One of the most noted decarbonizers, Elon Musk, dismisses veganism, saying the greenhouse gas problem is chiefly about “moving billions of tons of hydrocarbons from deep underground into the atmosphere and oceans.” I think I detect a comfort zone challenge. How can Musk not concede that animal ag is a massive greenhouse gas emitter?
Marco Springmann, the University of Oxford’s senior researcher on environmental sustainability and public health, states:
There are lots of different sectors that have an impact on emissions and the food system is surely one of the most important ones as it is globally responsible for about a third of all greenhouse gas emissions.
Springmann adds that the overwhelming majority of those food-related emissions connect with flesh and dairy production, so without confronting animal agribusiness “it is hard to make progress.”
Both major forms of divestment matter, then, right? Divestment from hydrocarbon energy, and divestment from animal-derived protein.
Elon Musk is more interested in electric vehicles than veganism. In contrast, vegans understandably put vegan climate answers first. But I am understanding from some vegans that fossil fuel use hardly matters at all, or to the extent that it does, we should avoid accounting for it in our climate conversations and presentations. That seems like Musk in reverse, and I’m uncomfortable with it.
As always, I’m open to persuasion. I’ll be looking into the arguments and connected information further, and likely reblogging this column when I’ve added substantial content.
Love and liberation,
Photo credit: Jan-Rune Smenes Reite, via Pexels.
I’ve been increasingly interested in the impact of suburban/urban landscaping on other species and what I’ve been reading over the past 18 months or so is alarming. The data is out there. Conservatively, the population of terrestrial (not living and breeding in the water) birds living in the US has dropped by over 3 billion since 1970. This understandably corresponds with a massive decrease in insect populations, including native bees, butterflies, lighting bugs and most importantly to birds, caterpillars. Over 90% of terrestrial birds feed their babies insects, and the largest single food fed to these growing birds is caterpillars. Of course, most vegans don’t think twice about the insect apocalypse, and I won’t even begin on the subject of reptiles and amphibians, but the single most damaging behavior we humans have in this scenario is our almost unconscious acceptance of the suburban lawn.
Now, getting to your point, I’ve read some intense statistics about the greenhouse gas emissions of lawn mowers and even more so, leaf blowers and weed whackers. Again and again I’ve read that in the States these gas powered monsters are responsible for close to the same or more GHG emissions than automobiles. Here’s one article on the subject. I don’t believe it’s peer-reviewed, but I’m seeing this information from other sources too, and I’ve got a strong sense that there’s a good deal of truth behind it.

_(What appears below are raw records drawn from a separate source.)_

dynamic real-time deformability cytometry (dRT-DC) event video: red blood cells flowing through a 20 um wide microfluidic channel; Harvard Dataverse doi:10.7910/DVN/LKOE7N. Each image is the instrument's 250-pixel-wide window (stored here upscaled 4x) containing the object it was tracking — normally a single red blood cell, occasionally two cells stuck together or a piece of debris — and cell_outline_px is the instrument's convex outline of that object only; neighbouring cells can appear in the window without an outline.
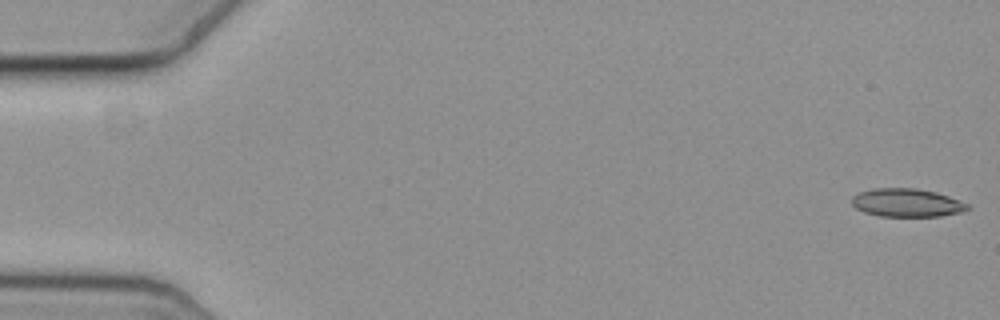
{"species": "common noctule bat (a hibernating species)", "species_latin": "Nyctalus noctula", "temperature_condition": "cold", "stored_images_in_passage": 18, "camera_frame_rate_fps": 3000, "um_per_image_px": 0.085, "animal": {"sex": "female", "body_mass_g": 19.3, "forearm_length_mm": 54.1}, "frame": {"image": 1, "passage_image": 1, "time_ms": 0.0, "image_size_px": [1000, 320], "cell_outline_px": [[972, 208], [960, 212], [940, 216], [880, 216], [864, 212], [856, 208], [852, 204], [852, 196], [860, 192], [876, 188], [916, 188], [936, 192], [948, 196], [968, 204]], "centroid_in_image_um": [77.08, 17.23], "position_along_channel_um": 7.9, "area_um2": 18.96}}
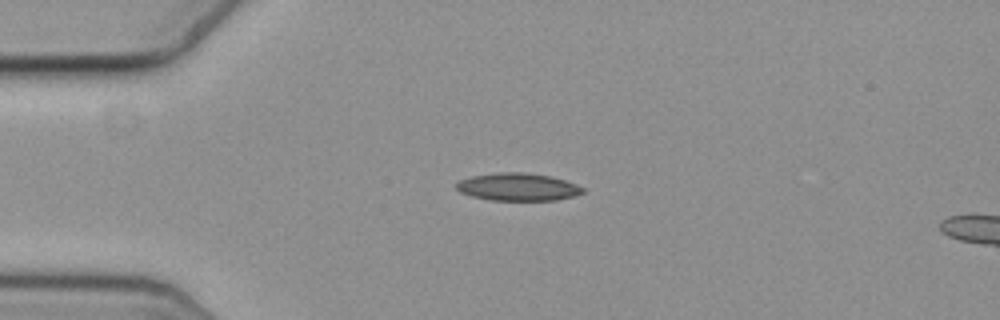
{"frame": {"image": 2, "passage_image": 14, "time_ms": 4.333, "image_size_px": [1000, 320], "cell_outline_px": [[584, 192], [572, 196], [556, 200], [488, 200], [472, 196], [460, 192], [456, 188], [456, 184], [460, 180], [472, 176], [496, 172], [524, 172], [548, 176], [564, 180], [576, 184], [584, 188]], "centroid_in_image_um": [43.99, 15.89], "position_along_channel_um": 41.0, "area_um2": 20.23}}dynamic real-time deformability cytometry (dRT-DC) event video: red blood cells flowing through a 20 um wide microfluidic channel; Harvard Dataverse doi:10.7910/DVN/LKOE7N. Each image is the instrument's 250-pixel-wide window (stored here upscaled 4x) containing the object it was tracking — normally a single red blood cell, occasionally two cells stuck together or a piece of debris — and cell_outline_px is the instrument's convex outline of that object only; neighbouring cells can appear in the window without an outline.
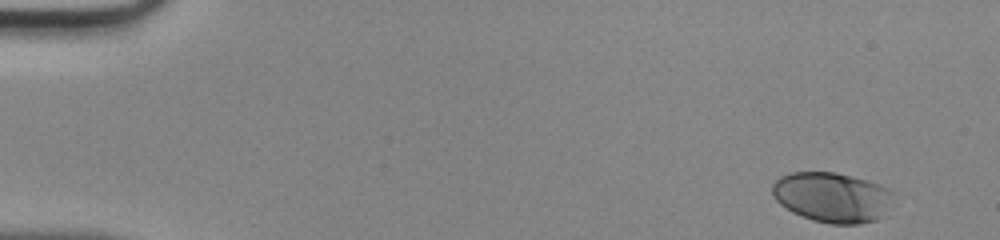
{"species": "human", "species_latin": "Homo sapiens", "temperature_condition": "room temperature", "stored_images_in_passage": 46, "camera_frame_rate_fps": 3000, "um_per_image_px": 0.085, "donor": {"sex": "male"}, "frame": {"image": 1, "passage_image": 1, "time_ms": 0.0, "image_size_px": [1000, 240], "cell_outline_px": [[892, 192], [876, 220], [860, 224], [832, 224], [812, 220], [800, 216], [792, 212], [780, 204], [772, 196], [772, 184], [780, 176], [792, 172], [836, 172], [868, 180], [880, 184], [888, 188]], "centroid_in_image_um": [70.63, 16.75], "position_along_channel_um": 14.4, "area_um2": 34.85}}
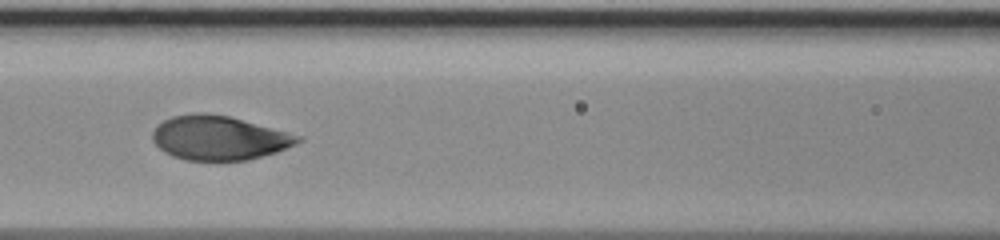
{"frame": {"image": 2, "passage_image": 20, "time_ms": 6.333, "image_size_px": [1000, 240], "cell_outline_px": [[304, 140], [296, 144], [276, 152], [248, 160], [184, 160], [172, 156], [164, 152], [152, 140], [152, 132], [164, 120], [172, 116], [192, 112], [204, 112], [228, 116], [304, 136]], "centroid_in_image_um": [18.63, 11.71], "position_along_channel_um": 148.0, "area_um2": 37.51}}
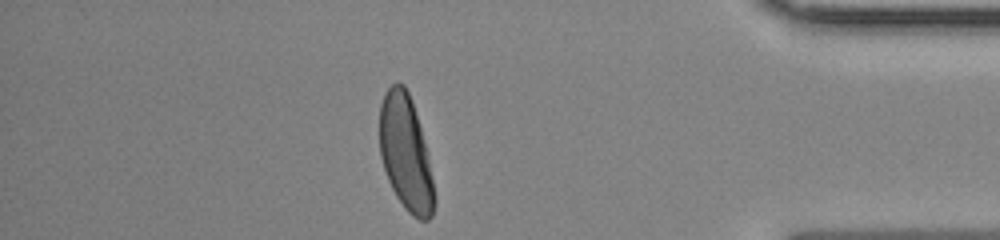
{"frame": {"image": 3, "passage_image": 40, "time_ms": 13.0, "image_size_px": [1000, 240], "cell_outline_px": [[436, 200], [432, 216], [428, 220], [420, 220], [412, 216], [404, 208], [396, 196], [388, 180], [380, 156], [380, 104], [384, 92], [396, 80], [404, 84], [408, 92], [420, 128], [428, 160]], "centroid_in_image_um": [34.46, 13.03], "position_along_channel_um": 400.7, "area_um2": 36.3}}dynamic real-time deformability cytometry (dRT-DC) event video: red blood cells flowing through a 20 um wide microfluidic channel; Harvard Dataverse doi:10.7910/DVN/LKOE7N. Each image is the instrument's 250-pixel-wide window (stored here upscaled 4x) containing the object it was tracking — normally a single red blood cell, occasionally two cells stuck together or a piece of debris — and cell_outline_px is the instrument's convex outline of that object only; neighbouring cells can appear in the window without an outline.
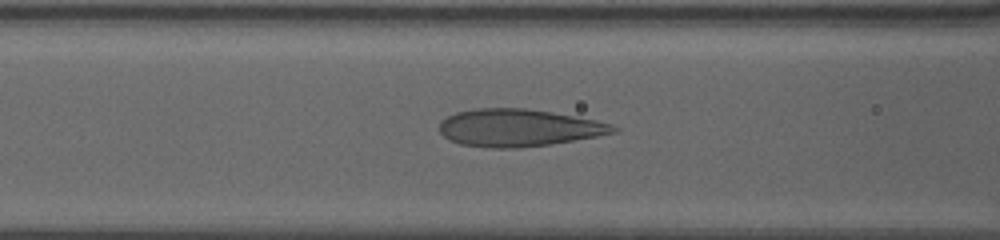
{"species": "human", "species_latin": "Homo sapiens", "temperature_condition": "warm", "stored_images_in_passage": 34, "camera_frame_rate_fps": 3000, "um_per_image_px": 0.085, "donor": {"sex": "female"}, "frame": {"image": 1, "passage_image": 6, "time_ms": 1.667, "image_size_px": [1000, 240], "cell_outline_px": [[620, 128], [616, 132], [596, 136], [552, 144], [516, 148], [488, 148], [460, 144], [448, 140], [440, 132], [440, 120], [456, 112], [476, 108], [524, 108], [552, 112], [596, 120], [612, 124]], "centroid_in_image_um": [44.06, 10.86], "position_along_channel_um": 122.5, "area_um2": 37.97}}
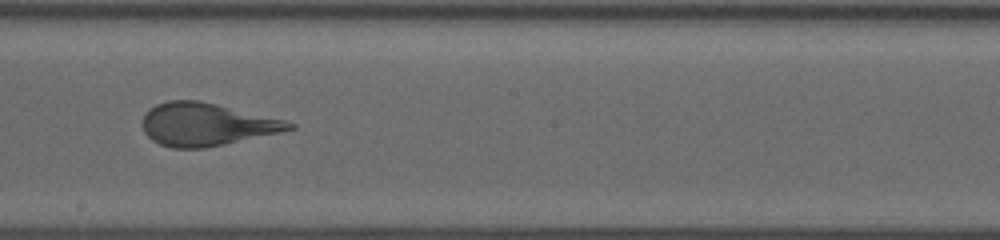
{"frame": {"image": 2, "passage_image": 15, "time_ms": 4.667, "image_size_px": [1000, 240], "cell_outline_px": [[296, 128], [280, 132], [224, 144], [204, 148], [172, 148], [160, 144], [152, 140], [144, 132], [144, 112], [148, 108], [156, 104], [168, 100], [200, 100], [284, 120], [296, 124]], "centroid_in_image_um": [17.51, 10.57], "position_along_channel_um": 230.7, "area_um2": 36.3}}
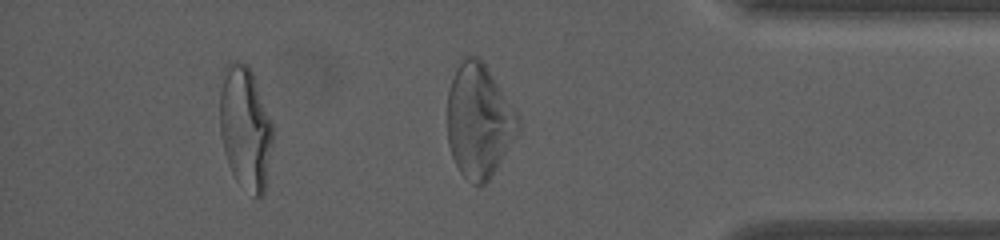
{"frame": {"image": 3, "passage_image": 30, "time_ms": 9.667, "image_size_px": [1000, 240], "cell_outline_px": [[272, 140], [264, 196], [256, 196], [236, 180], [228, 164], [224, 152], [220, 132], [220, 92], [228, 64], [232, 60], [236, 60], [248, 64], [252, 72], [272, 120]], "centroid_in_image_um": [20.85, 10.86], "position_along_channel_um": 414.3, "area_um2": 37.57}}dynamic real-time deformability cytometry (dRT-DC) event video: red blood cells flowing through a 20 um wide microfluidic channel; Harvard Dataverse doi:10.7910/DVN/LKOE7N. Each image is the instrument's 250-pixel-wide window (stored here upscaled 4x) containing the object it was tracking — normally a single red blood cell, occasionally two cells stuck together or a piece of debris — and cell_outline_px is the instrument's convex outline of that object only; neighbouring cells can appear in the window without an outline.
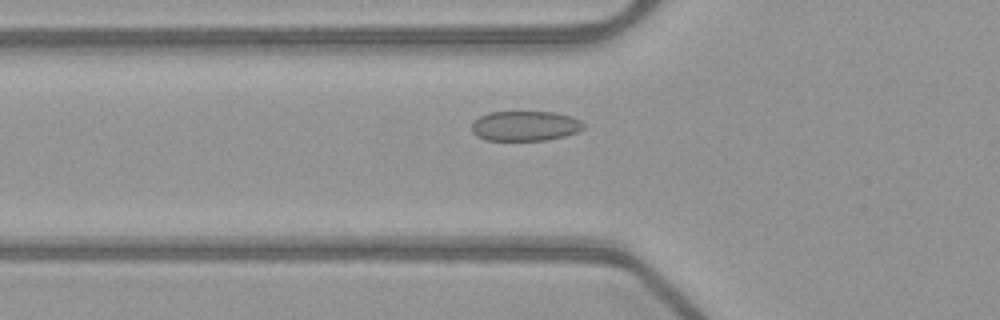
{"species": "common noctule bat (a hibernating species)", "species_latin": "Nyctalus noctula", "temperature_condition": "warm", "stored_images_in_passage": 36, "camera_frame_rate_fps": 3000, "um_per_image_px": 0.085, "animal": {"sex": "female", "body_mass_g": 21.9}, "frame": {"image": 1, "passage_image": 3, "time_ms": 0.667, "image_size_px": [1000, 320], "cell_outline_px": [[584, 128], [576, 132], [564, 136], [544, 140], [484, 140], [476, 136], [472, 132], [472, 120], [488, 112], [556, 112], [572, 116], [580, 120], [584, 124]], "centroid_in_image_um": [44.6, 10.7], "position_along_channel_um": 81.2, "area_um2": 19.65}}
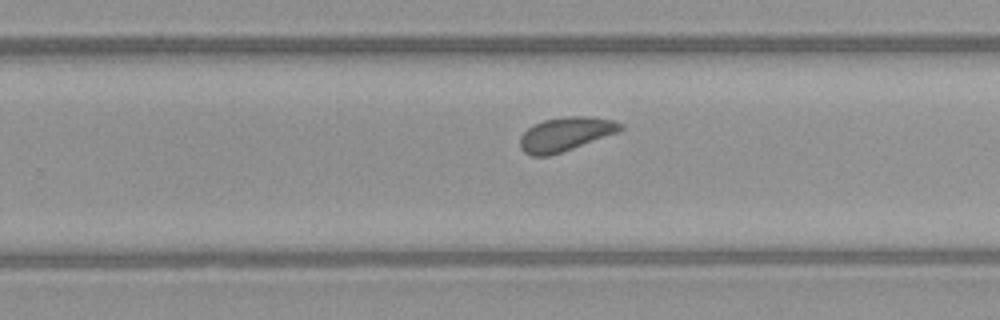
{"frame": {"image": 2, "passage_image": 18, "time_ms": 5.667, "image_size_px": [1000, 320], "cell_outline_px": [[624, 128], [620, 132], [548, 156], [532, 156], [524, 152], [520, 148], [520, 136], [532, 124], [544, 120], [564, 116], [592, 116], [616, 120], [624, 124]], "centroid_in_image_um": [48.1, 11.38], "position_along_channel_um": 281.7, "area_um2": 20.06}}
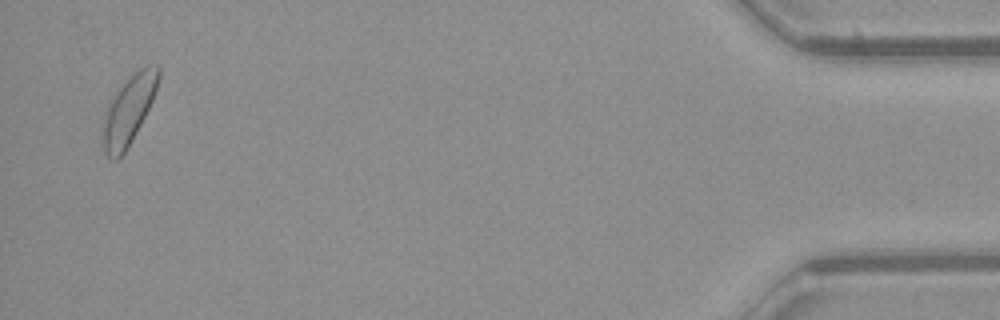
{"frame": {"image": 3, "passage_image": 35, "time_ms": 11.333, "image_size_px": [1000, 320], "cell_outline_px": [[160, 76], [152, 100], [132, 140], [124, 152], [116, 160], [112, 160], [104, 152], [104, 112], [108, 100], [140, 68], [148, 64], [160, 64]], "centroid_in_image_um": [10.95, 9.32], "position_along_channel_um": 424.3, "area_um2": 21.68}, "authors_computed_cell_mechanics": {"area_um2": 19.7676, "velocity_mm_per_s": 3.9927, "shape_relaxation_time_tau1_ms": 1.7334, "shape_relaxation_time_tau2_ms": null, "deformation_change_tau1": 0.0545, "deformation_change_tau2": null}}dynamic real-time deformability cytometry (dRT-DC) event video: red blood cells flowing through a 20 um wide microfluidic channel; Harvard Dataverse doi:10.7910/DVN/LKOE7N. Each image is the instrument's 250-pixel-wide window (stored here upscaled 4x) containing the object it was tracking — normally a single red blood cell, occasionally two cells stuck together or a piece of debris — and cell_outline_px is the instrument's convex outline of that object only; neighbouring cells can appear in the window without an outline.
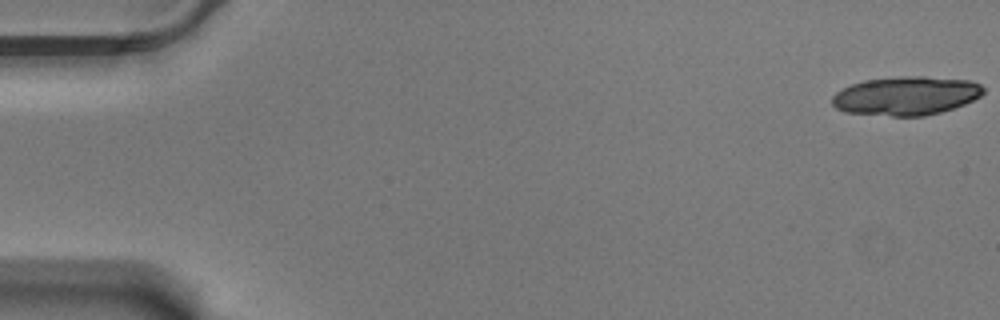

Of course, I think veganism goes far beyond what we eat, beyond animal agriculture and enters into every aspect of our existence, so I’m with you that our GHG emission load is part of veganism. Here’s the article. https://sustainability.wustl.edu/rethinking-lawn-equipment/?fbclid=IwAR3qwkDv2ls2ULQX0BuEv-XnvrgXrWP–h_ym7DgO_bXMJ7699-QlJOoxkg
Here’s another article on leaf blowers
“In 2011, a 50cc two-stroke leaf blower and a Ford F-150 Raptor with a 6.2 liter 411 horsepower engine were each run for 30 minutes, and the resultant pollutants were measured. The hydrocarbon emissions from the leaf blower were the equivalent of driving the Ford pickup 3,887 miles. For the same amount of pollution you can go from Dallas to Anchorage with your friends or blow some paper-thin organic material around your yard.”